Era il suo momento, ma il grilletto dell’arma scadente era duro e difficile da far funzionare. Alexi sparò per primo. Maxim, che in tutto quel tempo era sembrato svagato, si interpose e il proiettile gli si conficcò nella spalla. Anche Beledon sparò. La testa di Alexi risuonò come una campana fessa. Cadde a faccia in giù e lo Scimmione, sopra di lui, gli sparò altre due volte nella schiena.

«Voi russi siete tutti pazzi» disse Abdul. Il Lupo del Caucaso balzò sulla passerella e i due Shagelman gli si accodarono.

Beledon puntò la pistola contro Arkady: «Perché non dovrei ammazzare anche lei?».

«Perché stiamo registrando.» Con grande attenzione Arkady tirò fuori il suo telefono cellulare.

«Davvero? Be’, chi me lo garantisce?» Dopo averci riflettuto un po’, Beledon abbassò la pistola. «A questo punto, l’unica accusa che potete muoverci è quella di aver salvato le vostre miserabili vite.
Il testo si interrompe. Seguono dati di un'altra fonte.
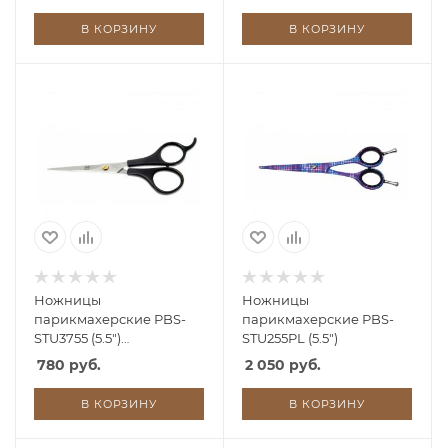
20J2)
20J2)
В КОРЗИНУ
В КОРЗИНУ
Ножницы
Ножницы
парикмахерские PBS-
парикмахерские PBS-
STU3755 (5.5")
STU255PL (5.5")
(нержавеющая сталь
780 руб.
2 050 руб.
20J2)
В КОРЗИНУ
В КОРЗИНУ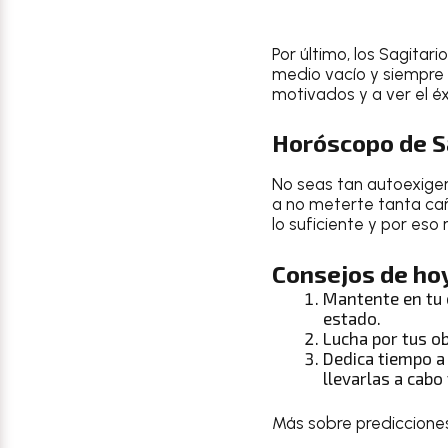
Por último, los
Sagitario
medio vacío y siempre 
motivados y a ver el éx
Horóscopo de Sa
No seas tan autoexige
a no meterte tanta cañ
lo suficiente y por eso
Consejos de hoy
Mantente en tu 
estado.
Lucha por tus o
Dedica tiempo a
llevarlas a cab
Más sobre prediccione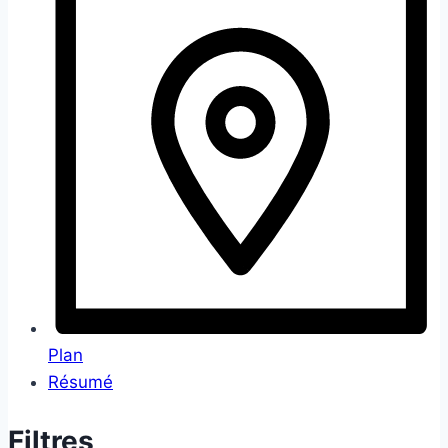
Plan
Résumé
Filtres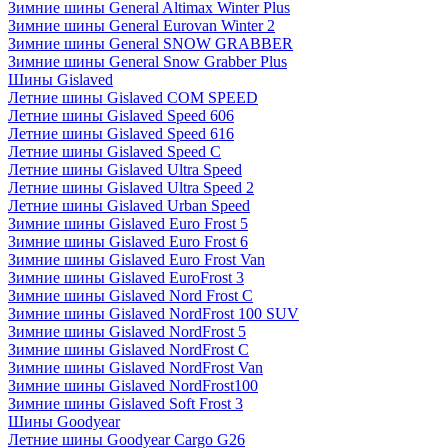
Зимние шины General Altimax Winter Plus
Зимние шины General Eurovan Winter 2
Зимние шины General SNOW GRABBER
Зимние шины General Snow Grabber Plus
Шины Gislaved
Летние шины Gislaved COM SPEED
Летние шины Gislaved Speed 606
Летние шины Gislaved Speed 616
Летние шины Gislaved Speed C
Летние шины Gislaved Ultra Speed
Летние шины Gislaved Ultra Speed 2
Летние шины Gislaved Urban Speed
Зимние шины Gislaved Euro Frost 5
Зимние шины Gislaved Euro Frost 6
Зимние шины Gislaved Euro Frost Van
Зимние шины Gislaved EuroFrost 3
Зимние шины Gislaved Nord Frost C
Зимние шины Gislaved NordFrost 100 SUV
Зимние шины Gislaved NordFrost 5
Зимние шины Gislaved NordFrost C
Зимние шины Gislaved NordFrost Van
Зимние шины Gislaved NordFrost100
Зимние шины Gislaved Soft Frost 3
Шины Goodyear
Летние шины Goodyear Cargo G26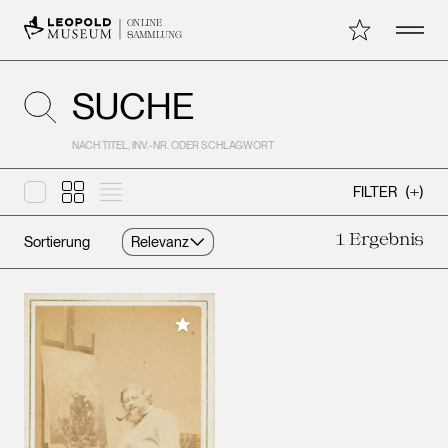
Open 
Meine Sammlu
ONLINE
SAMMLUNG
SUCHE
NACH TITEL, INV.-NR. ODER SCHLAGWORT
Layout
Layout
big
Layout
default
list
FILTER
(
)
1
Ergebnis
Sortierung
Results
Meiner Sammlung hinzufügen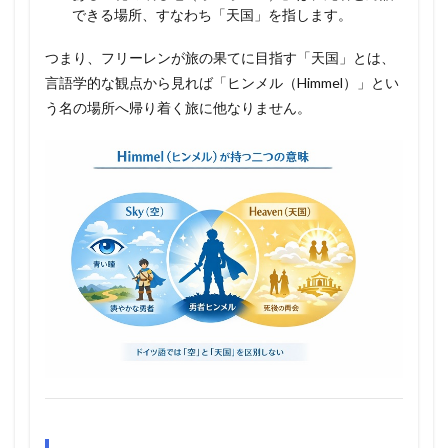
できる場所、すなわち「天国」を指します。
つまり、フリーレンが旅の果てに目指す「天国」とは、
言語学的な観点から見れば「ヒンメル（Himmel）」とい
う名の場所へ帰り着く旅に他なりません。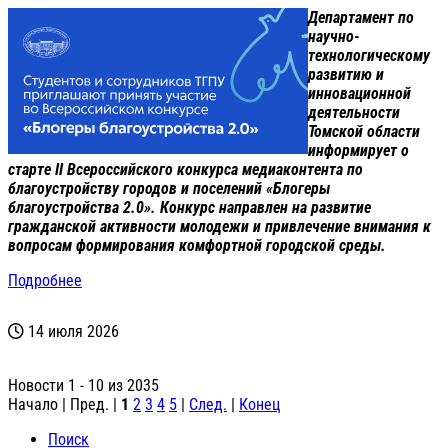
Департамент по
научно-
технологическому
развитию и
инновационной
деятельности
Томской области
информирует о
старте II Всероссийского конкурса медиаконтента по
благоустройству городов и поселений «Блогеры
благоустройства 2.0». Конкурс направлен на развитие
гражданской активности молодежи и привлечение внимания к
вопросам формирования комфортной городской среды.
Подробнее
14 июля 2026
Новости 1 - 10 из 2035
Начало | Пред. |
1
2
3
4
5
|
След.
|
Конец
Поиск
Fuori di qui. Non è detto che la prossima volta sarete così fortunati. A volte è più importante dare ai miei ragazzi una lezione che portare a casa cento milioni di dollari. Conserveremo lo champagne per un’altra occasione.»

Mentre Maxim si sforzava di rialzarsi, Beledon gli restituì l’arma. «Congratulazioni. Ha appena ucciso per la prima volta. Ecco un’esperienza su cui varrà la pena di scrivere.»